PROVIDED INFORMATION:
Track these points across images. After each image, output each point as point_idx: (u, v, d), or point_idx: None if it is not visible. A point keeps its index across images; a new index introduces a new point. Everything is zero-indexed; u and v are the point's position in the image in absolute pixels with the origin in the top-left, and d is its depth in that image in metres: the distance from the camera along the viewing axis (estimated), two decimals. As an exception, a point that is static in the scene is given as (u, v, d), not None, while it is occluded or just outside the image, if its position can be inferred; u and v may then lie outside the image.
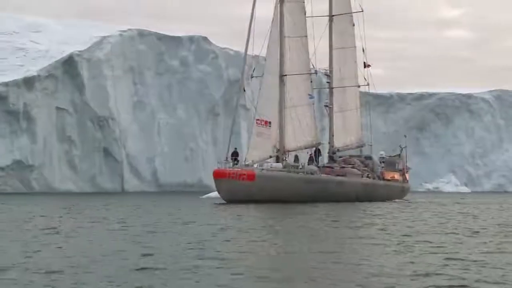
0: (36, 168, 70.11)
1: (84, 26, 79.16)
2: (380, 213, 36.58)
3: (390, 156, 60.92)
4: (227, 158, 48.66)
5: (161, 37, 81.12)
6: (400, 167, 60.25)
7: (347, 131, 57.99)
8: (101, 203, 46.47)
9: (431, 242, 20.14)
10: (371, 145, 59.86)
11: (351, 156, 58.02)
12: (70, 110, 73.06)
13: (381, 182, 57.34)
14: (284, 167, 49.94)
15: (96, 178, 75.05)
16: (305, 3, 53.10)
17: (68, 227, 25.08)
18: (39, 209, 38.55)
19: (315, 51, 54.11)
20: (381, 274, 14.10)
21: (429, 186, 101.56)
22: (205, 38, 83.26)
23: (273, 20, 51.01)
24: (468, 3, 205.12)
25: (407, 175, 61.08)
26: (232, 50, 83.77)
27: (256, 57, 52.53)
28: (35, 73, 69.51)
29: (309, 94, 52.68)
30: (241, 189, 46.25)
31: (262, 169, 48.90)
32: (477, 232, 24.48)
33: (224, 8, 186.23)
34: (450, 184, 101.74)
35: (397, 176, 59.47)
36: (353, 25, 57.40)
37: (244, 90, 52.14)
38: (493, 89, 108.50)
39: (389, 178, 58.39)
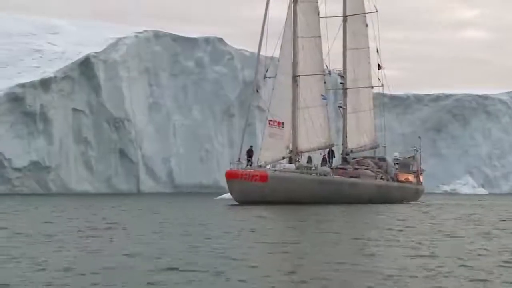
0: (53, 169, 69.90)
1: (100, 28, 78.96)
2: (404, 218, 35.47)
3: (404, 158, 60.05)
4: (239, 159, 48.12)
5: (177, 38, 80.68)
6: (414, 168, 59.35)
7: (361, 132, 57.24)
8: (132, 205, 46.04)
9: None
10: (385, 147, 59.05)
11: (364, 157, 57.24)
12: (86, 112, 72.80)
13: (395, 184, 56.51)
14: (297, 168, 49.31)
15: (112, 179, 74.76)
16: (319, 3, 52.56)
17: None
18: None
19: (328, 52, 53.46)
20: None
21: (446, 187, 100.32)
22: (220, 39, 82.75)
23: (286, 20, 50.43)
24: (484, 4, 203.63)
25: (421, 177, 60.16)
26: (247, 51, 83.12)
27: (271, 58, 51.93)
28: (51, 75, 69.28)
29: (322, 95, 52.02)
30: (254, 190, 45.68)
31: (275, 170, 48.30)
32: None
33: (239, 9, 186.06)
34: (467, 185, 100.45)
35: (411, 178, 58.57)
36: (366, 25, 56.65)
37: (257, 91, 51.54)
38: (510, 90, 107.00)
39: (403, 180, 57.54)
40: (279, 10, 53.25)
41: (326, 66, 53.43)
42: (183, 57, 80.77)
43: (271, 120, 49.34)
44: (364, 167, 54.49)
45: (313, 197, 47.88)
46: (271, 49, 50.12)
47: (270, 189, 46.02)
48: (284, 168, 48.87)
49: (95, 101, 73.00)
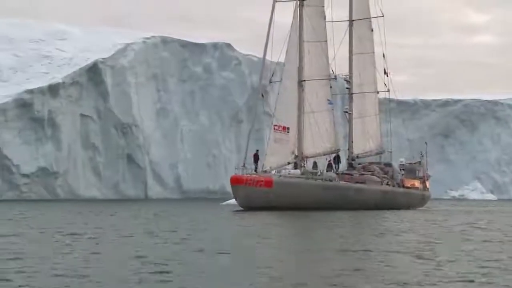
0: (61, 175, 69.44)
1: (108, 33, 78.51)
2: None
3: (410, 163, 59.16)
4: (244, 164, 47.40)
5: (185, 44, 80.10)
6: (421, 174, 58.46)
7: (366, 138, 56.44)
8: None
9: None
10: (390, 152, 58.20)
11: (370, 163, 56.41)
12: (94, 117, 72.37)
13: (401, 189, 55.63)
14: (303, 173, 48.53)
15: (120, 185, 74.22)
16: (325, 8, 51.82)
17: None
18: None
19: (334, 56, 52.71)
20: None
21: (454, 193, 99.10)
22: (228, 45, 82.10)
23: (292, 24, 49.70)
24: (494, 8, 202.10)
25: (427, 183, 59.23)
26: (255, 56, 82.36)
27: (276, 63, 51.26)
28: (60, 80, 68.90)
29: (328, 100, 51.27)
30: (259, 195, 44.95)
31: (280, 176, 47.56)
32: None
33: (247, 15, 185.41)
34: (475, 191, 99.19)
35: (417, 183, 57.66)
36: (372, 30, 55.90)
37: (263, 96, 50.70)
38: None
39: (409, 185, 56.66)
40: (286, 15, 52.59)
41: (332, 70, 52.67)
42: (191, 63, 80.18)
43: (276, 125, 48.64)
44: (370, 173, 53.66)
45: (318, 202, 47.07)
46: (278, 54, 49.49)
47: (275, 194, 45.29)
48: (289, 174, 48.14)
49: (103, 107, 72.56)
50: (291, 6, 50.49)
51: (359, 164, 55.98)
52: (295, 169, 49.10)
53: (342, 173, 52.22)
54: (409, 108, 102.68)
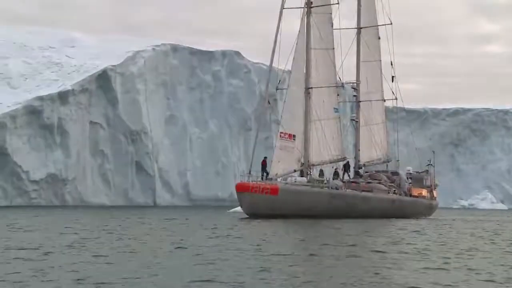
0: (70, 182, 69.18)
1: (118, 41, 78.26)
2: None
3: (417, 172, 58.32)
4: (250, 171, 46.78)
5: (194, 52, 79.73)
6: (428, 183, 57.62)
7: (373, 146, 55.67)
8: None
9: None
10: (398, 161, 57.38)
11: (377, 171, 55.64)
12: (103, 124, 72.08)
13: (408, 198, 54.82)
14: (309, 181, 47.83)
15: (129, 192, 73.83)
16: (332, 15, 51.14)
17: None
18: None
19: (342, 64, 52.02)
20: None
21: (464, 203, 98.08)
22: (237, 53, 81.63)
23: (299, 32, 49.08)
24: (505, 18, 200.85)
25: (435, 192, 58.36)
26: (264, 64, 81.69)
27: (283, 70, 50.69)
28: (69, 88, 68.63)
29: (335, 108, 50.57)
30: (264, 203, 44.31)
31: (286, 183, 46.88)
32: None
33: (257, 23, 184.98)
34: (485, 201, 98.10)
35: (424, 192, 56.84)
36: (379, 38, 55.20)
37: (269, 103, 50.03)
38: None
39: (416, 194, 55.83)
40: (294, 23, 51.99)
41: (340, 78, 51.98)
42: (200, 71, 79.76)
43: (282, 133, 48.01)
44: (377, 181, 52.87)
45: (324, 211, 46.39)
46: (286, 61, 48.87)
47: (281, 202, 44.63)
48: (295, 181, 47.44)
49: (112, 114, 72.24)
50: (299, 14, 49.90)
51: (366, 172, 55.26)
52: (301, 176, 48.41)
53: (349, 181, 51.44)
54: (419, 117, 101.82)
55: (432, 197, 58.03)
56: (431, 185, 57.95)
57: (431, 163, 58.80)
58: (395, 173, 55.61)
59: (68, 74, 71.03)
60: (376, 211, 49.59)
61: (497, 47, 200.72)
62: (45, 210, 54.81)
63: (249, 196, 44.55)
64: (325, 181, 48.67)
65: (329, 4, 50.88)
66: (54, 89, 68.15)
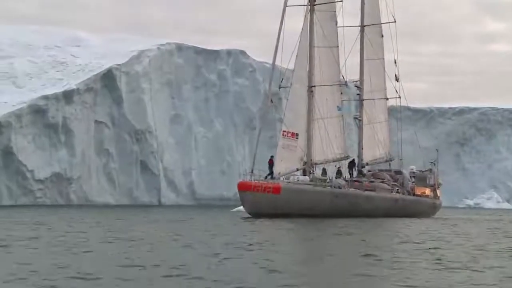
0: (75, 181, 68.84)
1: (123, 40, 77.94)
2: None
3: (421, 171, 57.62)
4: (252, 170, 46.23)
5: (199, 51, 79.28)
6: (432, 182, 56.91)
7: (376, 144, 55.01)
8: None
9: None
10: (401, 159, 56.68)
11: (380, 170, 55.00)
12: (108, 123, 71.74)
13: (411, 197, 54.15)
14: (311, 180, 47.25)
15: (133, 191, 73.44)
16: (336, 13, 50.49)
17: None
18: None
19: (345, 62, 51.37)
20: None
21: (470, 202, 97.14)
22: (242, 52, 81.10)
23: (302, 29, 48.44)
24: (511, 17, 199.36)
25: (438, 191, 57.64)
26: (269, 63, 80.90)
27: (286, 69, 50.08)
28: (74, 87, 68.31)
29: (338, 106, 49.97)
30: (266, 202, 43.73)
31: (288, 182, 46.31)
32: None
33: (262, 22, 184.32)
34: (491, 200, 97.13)
35: (428, 191, 56.12)
36: (382, 36, 54.55)
37: (272, 101, 49.36)
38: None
39: (419, 193, 55.15)
40: (299, 21, 51.28)
41: (343, 76, 51.34)
42: (205, 70, 79.29)
43: (285, 131, 47.43)
44: (380, 180, 52.24)
45: (327, 210, 45.79)
46: (290, 60, 48.32)
47: (283, 201, 44.06)
48: (298, 180, 46.87)
49: (117, 113, 71.90)
50: (303, 12, 49.24)
51: (369, 171, 54.64)
52: (304, 175, 47.84)
53: (352, 180, 50.81)
54: (425, 116, 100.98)
55: (436, 196, 57.34)
56: (435, 184, 57.26)
57: (434, 161, 58.07)
58: (399, 172, 54.97)
59: (73, 73, 70.75)
60: (379, 210, 48.96)
61: (503, 46, 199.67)
62: (55, 209, 54.47)
63: (251, 195, 44.01)
64: (328, 180, 48.08)
65: (332, 2, 50.21)
66: (59, 88, 67.85)
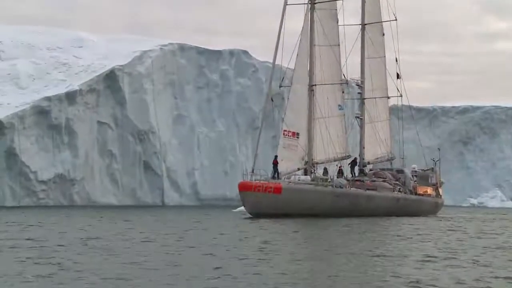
0: (78, 182, 68.43)
1: (126, 41, 77.38)
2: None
3: (423, 170, 57.00)
4: (253, 170, 45.79)
5: (201, 51, 78.63)
6: (434, 181, 56.30)
7: (378, 143, 54.41)
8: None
9: None
10: (403, 158, 56.08)
11: (382, 169, 54.43)
12: (111, 124, 71.25)
13: (413, 196, 53.59)
14: (313, 180, 46.74)
15: (137, 191, 72.93)
16: (337, 11, 49.93)
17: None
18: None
19: (346, 61, 50.80)
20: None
21: (474, 201, 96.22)
22: (245, 52, 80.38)
23: (303, 28, 47.91)
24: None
25: (440, 190, 57.02)
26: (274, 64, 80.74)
27: (287, 68, 49.58)
28: (77, 88, 67.88)
29: (339, 105, 49.42)
30: (267, 202, 43.29)
31: (289, 182, 45.80)
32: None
33: (264, 22, 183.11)
34: (495, 199, 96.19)
35: (430, 190, 55.56)
36: (383, 34, 53.94)
37: (272, 100, 48.83)
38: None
39: (421, 192, 54.54)
40: (300, 21, 50.68)
41: (344, 75, 50.76)
42: (207, 70, 78.65)
43: (285, 131, 47.01)
44: (382, 179, 51.68)
45: (329, 209, 45.30)
46: (292, 59, 47.84)
47: (284, 201, 43.63)
48: (299, 180, 46.35)
49: (120, 114, 71.44)
50: (304, 11, 48.67)
51: (371, 170, 54.08)
52: (305, 175, 47.31)
53: (353, 180, 50.25)
54: (428, 115, 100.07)
55: (438, 195, 56.72)
56: (437, 183, 56.64)
57: (436, 160, 57.45)
58: (400, 171, 54.43)
59: (76, 74, 70.31)
60: (381, 209, 48.42)
61: (506, 45, 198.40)
62: (63, 210, 54.16)
63: (252, 196, 43.58)
64: (329, 180, 47.54)
65: (333, 0, 49.71)
66: (61, 89, 67.45)
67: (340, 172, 49.96)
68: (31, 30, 77.42)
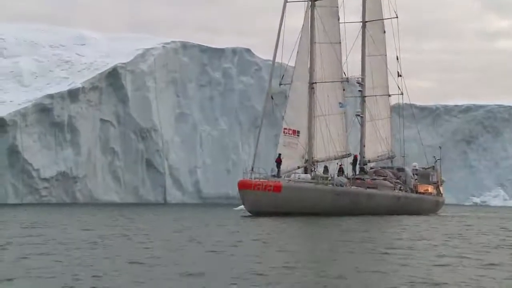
0: (80, 179, 68.11)
1: (128, 39, 76.92)
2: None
3: (423, 168, 56.29)
4: (252, 168, 45.21)
5: (204, 49, 78.07)
6: (435, 179, 55.57)
7: (378, 141, 53.72)
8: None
9: None
10: (403, 157, 55.35)
11: (382, 167, 53.74)
12: (113, 122, 70.87)
13: (414, 195, 52.90)
14: (313, 178, 46.10)
15: (139, 189, 72.49)
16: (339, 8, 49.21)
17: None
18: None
19: (347, 59, 50.13)
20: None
21: (477, 200, 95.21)
22: (248, 50, 79.72)
23: (303, 25, 47.25)
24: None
25: (441, 188, 56.29)
26: (277, 62, 79.94)
27: (287, 65, 48.92)
28: (79, 85, 67.47)
29: (340, 103, 48.75)
30: (267, 200, 42.70)
31: (289, 180, 45.17)
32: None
33: (267, 20, 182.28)
34: (498, 198, 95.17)
35: (431, 189, 54.85)
36: (384, 32, 53.21)
37: (272, 98, 48.16)
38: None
39: (422, 191, 53.84)
40: (301, 18, 50.00)
41: (344, 73, 50.08)
42: (210, 68, 78.07)
43: (286, 129, 46.39)
44: (382, 178, 51.00)
45: (329, 208, 44.69)
46: (293, 57, 47.21)
47: (284, 199, 43.02)
48: (299, 178, 45.72)
49: (122, 112, 71.03)
50: (304, 8, 48.00)
51: (371, 168, 53.39)
52: (305, 173, 46.66)
53: (354, 178, 49.58)
54: (431, 114, 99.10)
55: (439, 194, 56.02)
56: (438, 182, 55.91)
57: (437, 159, 56.73)
58: (401, 170, 53.73)
59: (78, 72, 69.91)
60: (381, 208, 47.77)
61: (507, 43, 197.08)
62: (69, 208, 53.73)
63: (252, 194, 43.01)
64: (330, 178, 46.90)
65: (334, -3, 49.08)
66: (64, 87, 67.09)
67: (341, 171, 49.29)
68: (33, 28, 76.96)
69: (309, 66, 47.56)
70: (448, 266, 16.87)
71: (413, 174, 54.40)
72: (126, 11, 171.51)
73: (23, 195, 64.39)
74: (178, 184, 75.11)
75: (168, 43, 75.56)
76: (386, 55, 53.88)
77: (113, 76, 70.09)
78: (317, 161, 47.63)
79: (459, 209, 70.86)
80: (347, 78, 50.88)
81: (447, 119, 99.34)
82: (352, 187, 47.68)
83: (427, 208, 53.51)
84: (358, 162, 52.97)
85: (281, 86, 48.26)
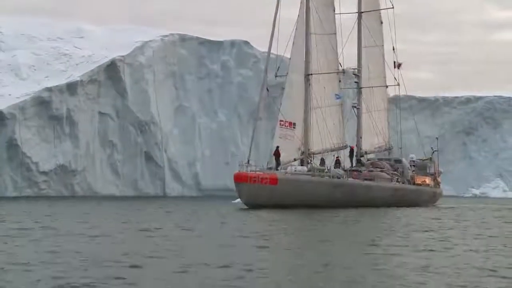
0: (79, 173, 67.80)
1: (126, 31, 76.12)
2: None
3: (421, 160, 55.53)
4: (248, 160, 44.55)
5: (202, 42, 77.26)
6: (432, 171, 54.84)
7: (375, 133, 52.92)
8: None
9: None
10: (401, 148, 54.56)
11: (380, 159, 53.02)
12: (112, 115, 70.40)
13: (412, 186, 52.15)
14: (309, 170, 45.38)
15: (138, 182, 71.99)
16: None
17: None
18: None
19: (342, 50, 49.28)
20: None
21: (476, 191, 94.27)
22: (246, 42, 78.73)
23: (299, 16, 46.46)
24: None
25: (439, 179, 55.54)
26: (273, 54, 78.97)
27: (282, 57, 48.21)
28: (78, 78, 67.01)
29: (336, 94, 48.00)
30: (263, 193, 42.08)
31: (286, 173, 44.46)
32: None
33: (265, 12, 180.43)
34: (497, 189, 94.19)
35: (428, 180, 54.09)
36: (381, 22, 52.32)
37: (268, 90, 47.39)
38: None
39: (420, 182, 53.09)
40: (297, 8, 49.16)
41: (340, 64, 49.24)
42: (208, 60, 77.24)
43: (282, 121, 45.72)
44: (379, 169, 50.25)
45: (326, 200, 44.03)
46: (289, 48, 46.50)
47: (281, 192, 42.38)
48: (295, 171, 45.01)
49: (121, 105, 70.55)
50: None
51: (368, 160, 52.65)
52: (302, 165, 45.96)
53: (350, 170, 48.86)
54: (430, 105, 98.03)
55: (436, 185, 55.27)
56: (435, 173, 55.16)
57: (435, 150, 55.97)
58: (398, 161, 52.97)
59: (77, 65, 69.42)
60: (378, 200, 47.04)
61: (508, 35, 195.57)
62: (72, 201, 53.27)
63: (248, 186, 42.40)
64: (326, 170, 46.19)
65: (329, -12, 48.24)
66: (62, 80, 66.74)
67: (338, 162, 48.56)
68: (31, 21, 76.28)
69: (304, 57, 46.69)
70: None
71: (411, 165, 53.65)
72: (124, 4, 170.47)
73: (22, 188, 64.25)
74: (177, 177, 74.53)
75: (166, 36, 74.83)
76: (383, 46, 52.98)
77: (111, 69, 69.54)
78: (314, 153, 46.90)
79: (458, 200, 70.23)
80: (343, 69, 50.03)
81: (447, 110, 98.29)
82: (349, 179, 46.93)
83: (425, 199, 52.77)
84: (355, 153, 52.21)
85: (277, 78, 47.48)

TASK DETAILS:
Begin at the top of the material above and output each line exactly, stopping after the line that holds "27: (256, 57, 52.53)". Leave out pictures.

FINAL ANSWER:
Track these points across images. After each image, output each point as point_idx: (u, v, d), or point_idx: None if it is not visible. A point keeps its index across images; a new index introduces a new point. Everything is zero-indexed; u and v are the point's position in the image in absolute pixels with the origin in the top-left, and d is its depth in that image in metres: the distance from the camera along the viewing axis (estimated), two decimals. As an exception, a point that is static in the scene is given as (u, v, d), not None, while it is occluded or just outside the image, if its position can be inferred; u and v may then lie outside the image.
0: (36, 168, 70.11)
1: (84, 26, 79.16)
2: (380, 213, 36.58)
3: (390, 156, 60.92)
4: (227, 158, 48.66)
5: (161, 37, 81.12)
6: (400, 167, 60.25)
7: (347, 131, 57.99)
8: (101, 203, 46.47)
9: (431, 242, 20.14)
10: (371, 145, 59.86)
11: (351, 156, 58.02)
12: (70, 110, 73.06)
13: (381, 182, 57.34)
14: (284, 167, 49.94)
15: (96, 178, 75.05)
16: (305, 3, 53.10)
17: (68, 227, 25.08)
18: (39, 209, 38.55)
19: (315, 51, 54.11)
20: (381, 274, 14.10)
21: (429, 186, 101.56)
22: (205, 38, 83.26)
23: (273, 20, 51.01)
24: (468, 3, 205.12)
25: (407, 175, 61.08)
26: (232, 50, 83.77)
27: (256, 57, 52.53)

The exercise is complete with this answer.